• _WHAT IS EXPECTED_
Pull every line holding the string "file" from the records below.

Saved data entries
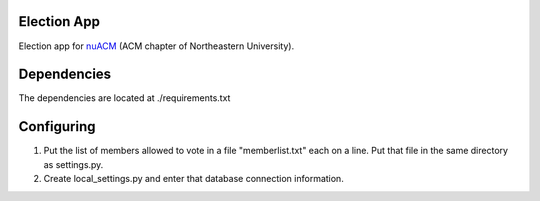 Election App
============

Election app for nuACM_ (ACM chapter of Northeastern University).

.. _nuACM: http://acm.ccs.neu.edu/

Dependencies
============

The dependencies are located at ./requirements.txt

Configuring
===========

#.  Put the list of members allowed to vote in a file "memberlist.txt"
    each on a line. Put that file in the same directory as settings.py.
#.  Create local_settings.py and enter that database connection
    information.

• _RESULT FOR THIS TASK_
#.  Put the list of members allowed to vote in a file "memberlist.txt"
    each on a line. Put that file in the same directory as settings.py.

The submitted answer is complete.